Hazine ve Maliye Bakanı Berat Albayrak, Euronews için kaleme aldığı yazıda enflasyonla mücadele, mali disiplin, faizler, bankacılık, ihracat, Varlık Fonu gibi ekonomi ve finans gündeminin kritik başlıklarına değindi.
"Önemli reformların yapıldığı bir yılın ardından hükümet iddialı ekonomik dönüşüm ajandasını hayata geçirme konusunda kararlılığını sürdürüyor. Önümüzdeki seçimlerin olmadığı dört yıl boyunca Türkiye büyük yatırım fırsatları sunuyor.
Göreve geldiğimiz geçen yıldan itibaren daha önce hiç görülmeyen şiddetteki kur saldırısının diğer finansal kırılganlıklarla birleşerek ayağımıza dolaşmasına rağmen yapılanları anlamak son derece önemli. Apaçık bir şekilde son derece olağan dışı gelişmelerle karşı karşıya kalmıştık. Yeni Ekonomi Programı açıklandı ve görevi devralır almaz fiyat istikrarını temin etmek ve ekonomiyi daha sürdürülebilir bir büyüme rotasına koymak için süratle harekete geçtik.
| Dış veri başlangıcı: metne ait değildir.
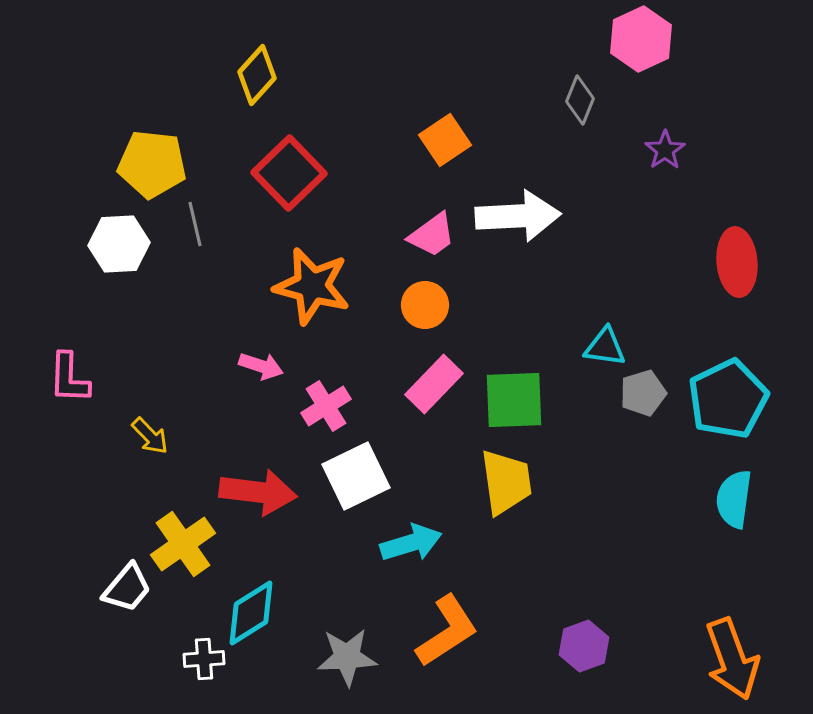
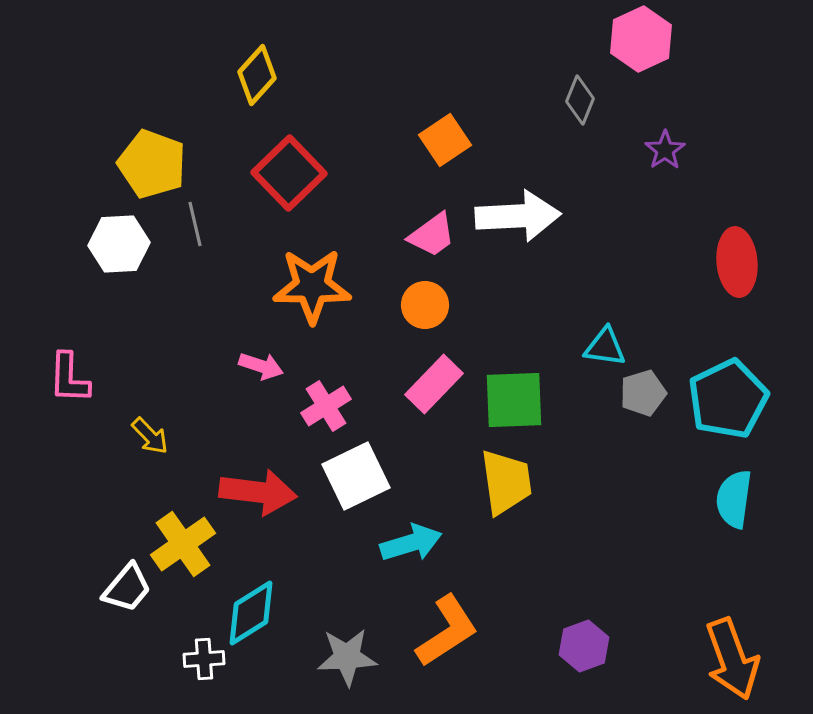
yellow pentagon: rotated 14 degrees clockwise
orange star: rotated 14 degrees counterclockwise
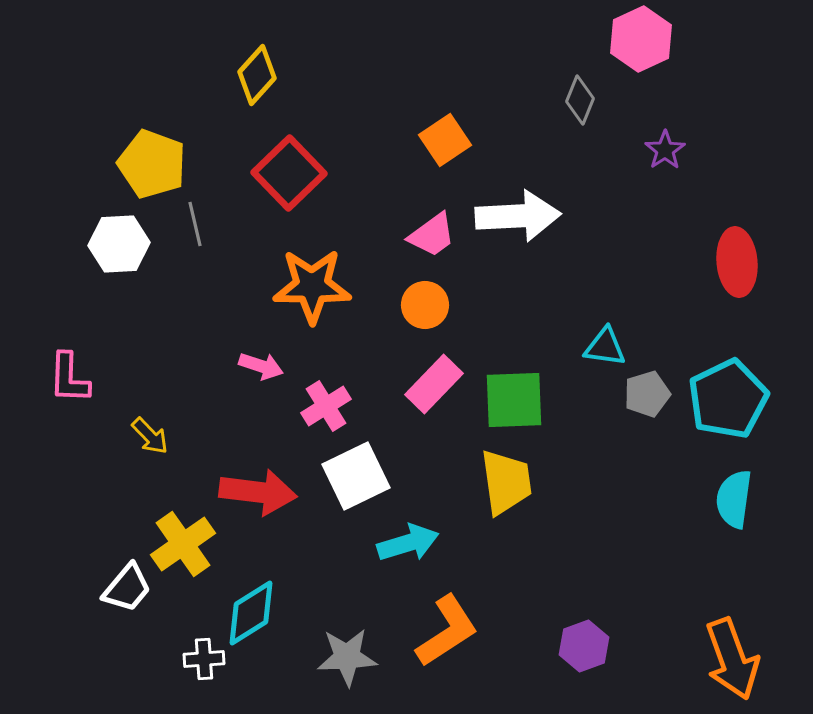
gray pentagon: moved 4 px right, 1 px down
cyan arrow: moved 3 px left
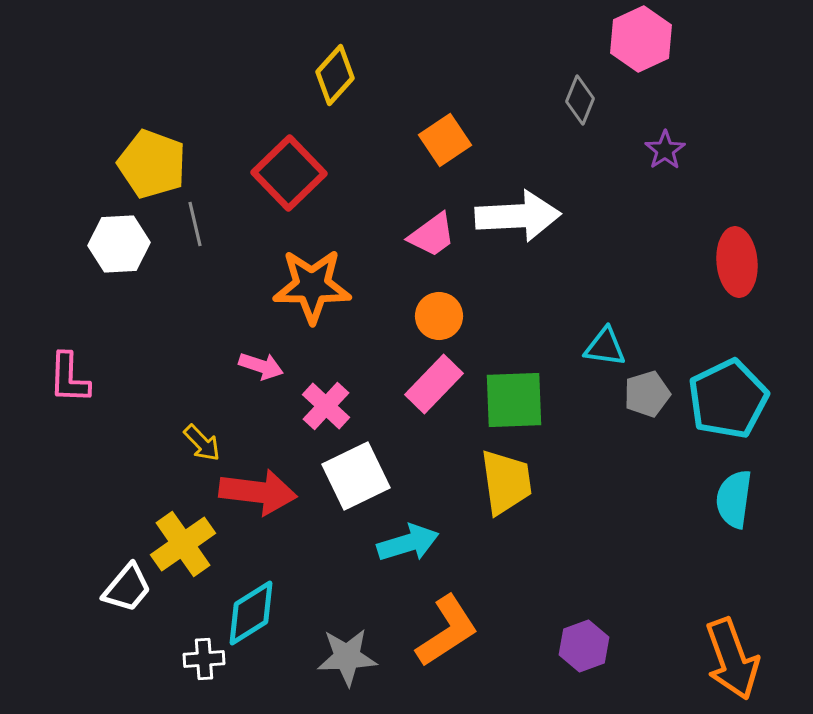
yellow diamond: moved 78 px right
orange circle: moved 14 px right, 11 px down
pink cross: rotated 15 degrees counterclockwise
yellow arrow: moved 52 px right, 7 px down
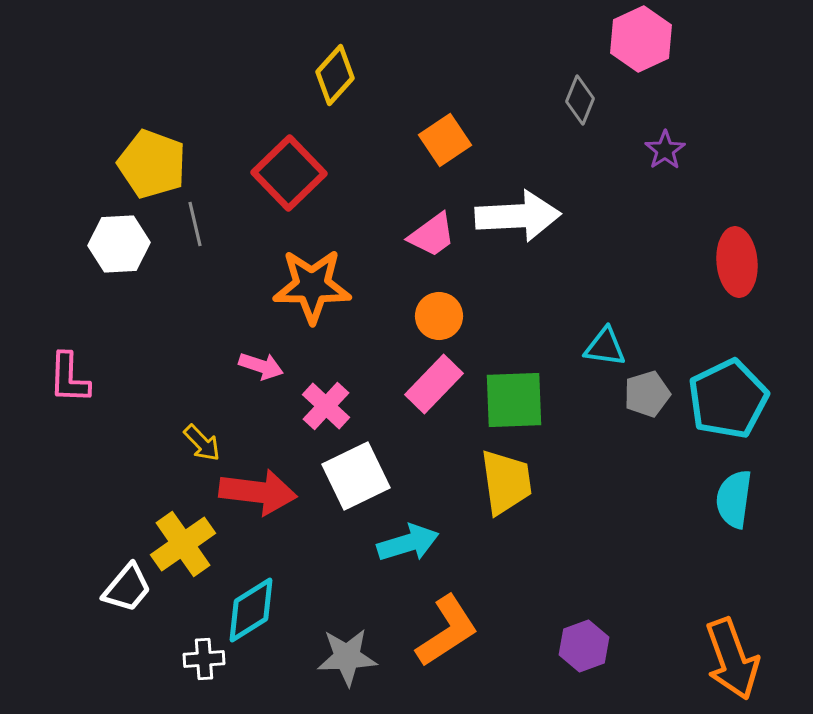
cyan diamond: moved 3 px up
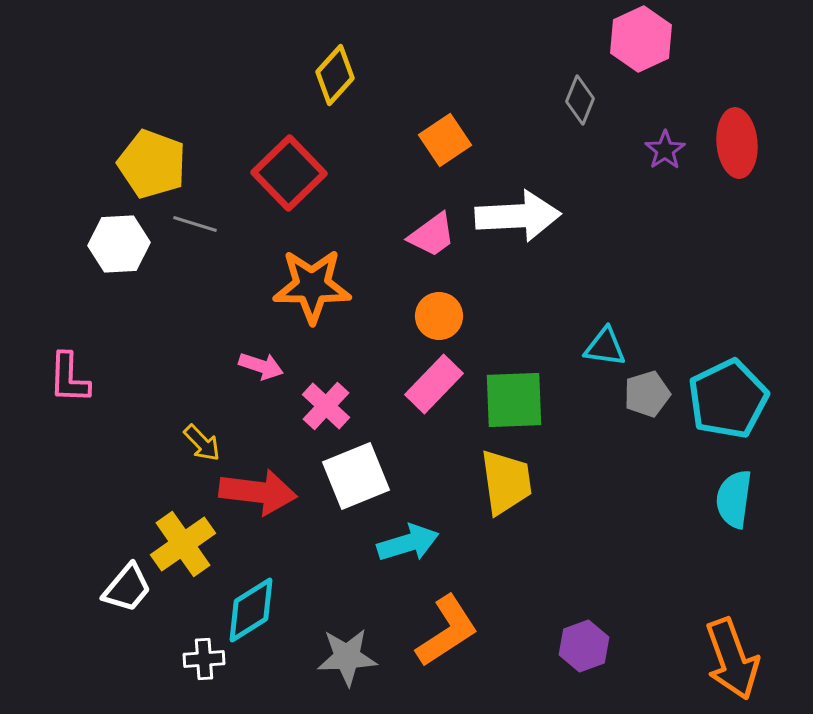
gray line: rotated 60 degrees counterclockwise
red ellipse: moved 119 px up
white square: rotated 4 degrees clockwise
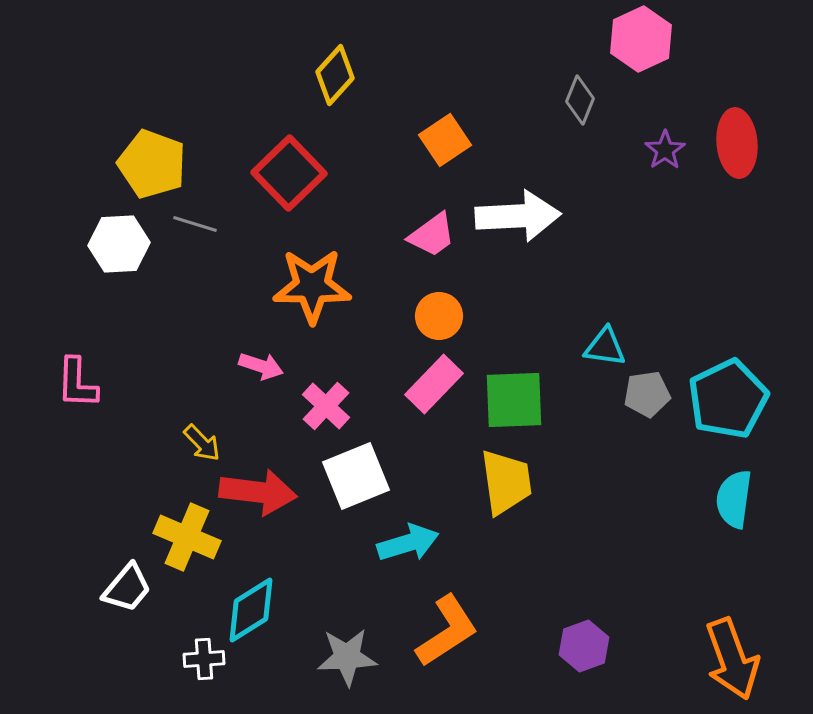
pink L-shape: moved 8 px right, 5 px down
gray pentagon: rotated 9 degrees clockwise
yellow cross: moved 4 px right, 7 px up; rotated 32 degrees counterclockwise
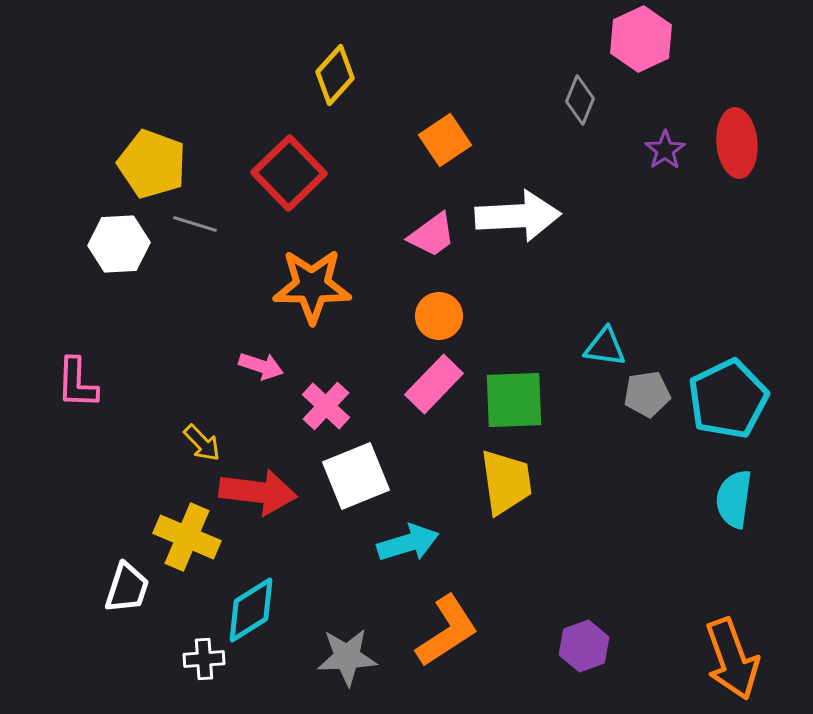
white trapezoid: rotated 22 degrees counterclockwise
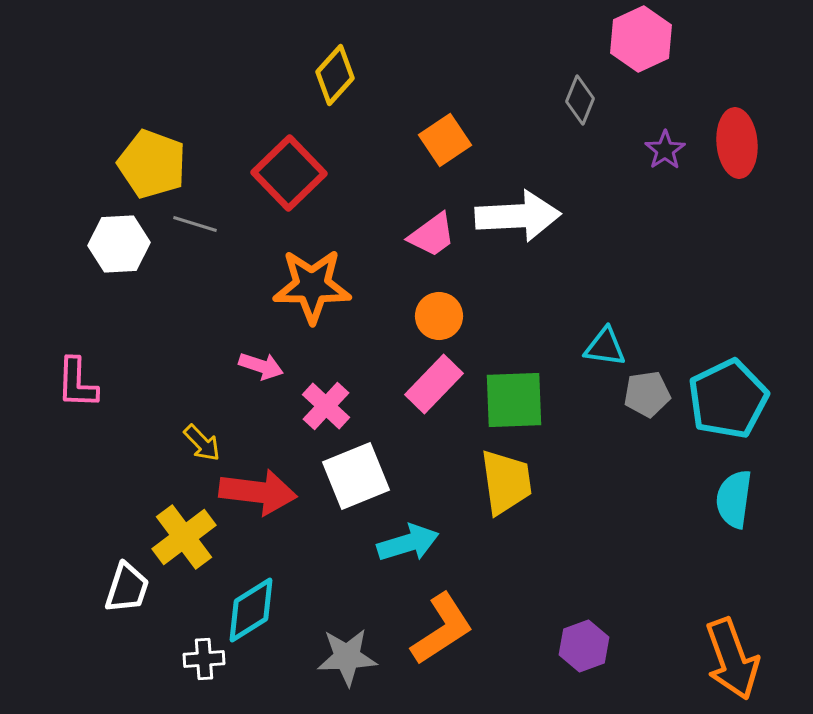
yellow cross: moved 3 px left; rotated 30 degrees clockwise
orange L-shape: moved 5 px left, 2 px up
Müdahalelerimizin sonuçları cesaret verici oldu, enflasyon geçen yıldan daha aşağı seviyelerde; ve tek haneli enflasyona ulaşmayı da eylül ayı içerisinde başaracağız.
Merkez Bankası enflasyonla mücadele noktasında bağımsız bir şekilde önlemlerini almaya devam ediyor. Koordineli bir şekilde biz de tedarik zincirlerinin optimizasyonunda destek olarak gıda fiyatlarını kontrol altında tutmaya çalışıyoruz ve bu girişimlerin meyvelerini sonbahar aylarında görmeyi bekliyoruz. 2010 yılı başlarından beri gıda fiyatlarının enflasyondaki temel sorunlardan biri olması nedeniyle bu adımlar kritik önem arz ediyor.
Finans sistemine baktığımızda da Türk bankalarının sermaye yeterlilik oranlarının küresel sınırların çok üzerinde olduğu görülmektedir. Yine de temkinli olmayı sürdürüyoruz: kamu bankalarına nisan ayında yeni sermaye enjekte edildi, bazı özel bankalar da sermayelerini artırdı ve Bankacılık Denetleme ve Düzenleme Kurumu da tüm bankalardan kar payı dağıtmayarak bünyelerinde tutmalarını istedi. Ayrıca finansal istikrarı etkileyebilecek sistemsel riskleri tespit edilebilmesi için en ileri düzeyde gözetim teknolojileri geliştiriyoruz.
Yurt içi tasarrufları artırmak için önemli bir politika girişimi açıklayacağız. Bu uzun vadeli büyümeyi sağlayarak kısa vadeli sermaye akımlarına bağımlılığı azaltacak. Ek olarak, yerel bankalardan aldığı kredi miktarı 100 milyon liranın üzerindeki şirketlerden kredi almadan önce bankalarına denetlenmiş mali tablolarını sunmaları şartı getirerek bilgi boşluğu olduğu söylenen bir alanı dolduruyoruz. Ulusal kredi derecelendirme ajansı da bilgi ortamını geliştirecek ve sermaye piyasalarının derinleşmesini sağlayacak. Tüm bunlara ilaveten, fon kaynaklarını çeşitlendirme açısından sigortacılık sektörü de büyük bir büyüme potansiyeline sahip.
Varlık Yatırım Fonu'muz diğer kamu kuruluşları ile birlikte ilaç, petro-kimya, enerji ve teknoloji sektörlerindeki stratejik ortaklarıyla aktif bir şekilde görüşmeler yaparak doğrudan yabancı yatırımları çekmek ve cari dengeyi desteklemeyi hedefliyor. İlaveten, Doğu Akdeniz'de ortak arama ve üretim fırsatları yatırımcıları bekliyor. Üç kıtanın kesişiminde konumlanan Türkiye'nin doğal bir enerji, lojistik, ticaret ve ihracat üssü olma özelliği tartışılmaz bir şekilde canlı ve çekici bir şekilde devam ediyor.
Önümüzdeki fırsatlar konusunda son derece heyecanlıyız ve bunun bir parçası olmak isteyen tüm paydaşları mutlulukla bekliyoruz."